Relancé au sujet du suspense possiblement balayé à une semaine du final à Nice, Nicolas Guillé précisait: "Tout le monde sait que la troisième semaine est très difficile. On sait que Pogacar est le meilleur de tous. Quand il est bien, on sait qu'il peut faire la différence, même à la sortie d'un Giro. L'an dernier, il a été dans le mal sur une étape. Il suffit d'une étape... Il a pris du temps, il est avec une grosse équipe. Ça me paraît difficile de le détrôner mais il reste un humain. Il peut toujours se passer des choses dans la troisième semaine. Hier, la Visma s'est pris une claque. Aujourd'hui, ils ont voulu remettre les compteurs à zéro. Il faut s'attendre à ce qu'ils réagissent."
Là où beaucoup le jugent hors du coup pour le maillot jaune, la faute à la fois au niveau affiché par l’ogre de Komenda et à sa propre préparation tronquée liée à ses séquelles du printemps, les soutiens de Vingegaard rêvent encore de le voir transfiguré lors d’une troisième semaine théoriquement taillée pour lui, avec notamment l’étape d’Isola vendredi. "Sauf cataclysme, le podium ne devrait pas bouger", assure toutefois notre consultant Jérôme Coppel, pas étonné par le feu d’artifice proposé par Pogacar.
"Difficile de comparer"
"Il a eu quatre semaines entre le Giro et le Tour, c’est un bloc qui permet de récupérer et de refaire du jus. Je suis davantage surpris par le niveau de Vingegaard, qui n’a eu qu’un mois pour se réentraîner. C’est normal que Pogacar soit au-dessus. Il est plus fort que les deux dernières années, mais l’écart est un peu fossé par la forme physique de Vingegaard. J’aimerais voir un Tour de France avec les deux au top", appuie-t-il. Avant de développer sa pensée au sujet des éventuels doutes d’une partie du public et des observateurs.

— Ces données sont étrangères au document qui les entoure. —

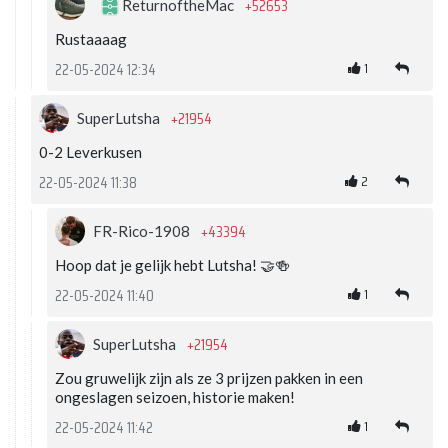
+52653
ReturnoftheMac
Rustaaaag
1
22-05-2024 12:34
+21954
SuperLutsha
0-2 Leverkusen
2
22-05-2024 11:38
+43394
FR-Rico-1908
Hoop dat je gelijk hebt Lutsha! 🤝🍻
1
22-05-2024 11:40
+21954
SuperLutsha
Zou gruwelijk zijn als ze 3 prijzen pakken in een
ongeslagen seizoen, historie maken!
1
22-05-2024 11:42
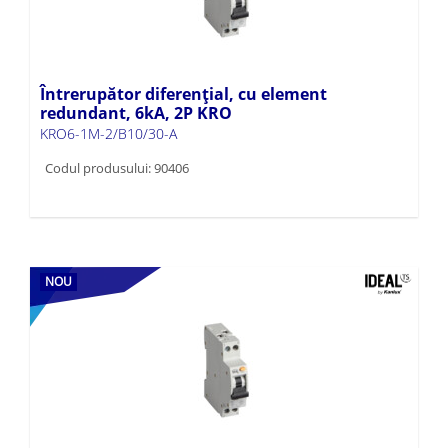
Întrerupător diferențial, cu element
redundant, 6kA, 2P KRO
KRO6-1M-2/B10/30-A
Codul produsului: 90406
NOU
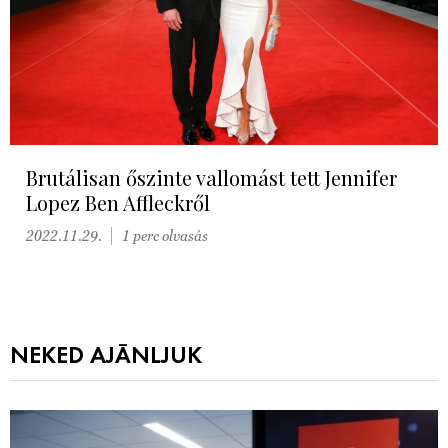
Brutálisan őszinte vallomást tett Jennifer
Lopez Ben Affleckről
2022.11.29.
1 perc olvasás
NEKED AJÁNLJUK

"Il faut se poser des questions. On ne vit pas dans les équipes, on ne sait pas ce qui se passe, mais se poser des questions ne veut pas dire accuser sans preuve ou à tort et à travers. Surtout, il faut faire dire les bonnes choses aux datas et donner les infos les plus complètes possibles. Quand j’entends samedi que Pogacar a mis deux minutes au record de l’ascension (au Pla d’Adet), c’est vrai, mais il faut préciser qu’ils sont 13 coureurs à avoir battu ce record. Il faut aussi préciser que les vélos font deux kilos de moins qu’avant, que les préparations sont plus spécifiques… C’est difficile de comparer des temps d’ascension entre des étapes qui n’étaient peut-être pas identiques, qui ne se sont peut-être pas courues de la même manière… C’est dans notre nature de comparer. Chacun peut se faire son idée, on peut ne pas être d'accord, mais est-ce qu’il faut ne plus croire au vélo? Je ne crois pas", répond Coppel.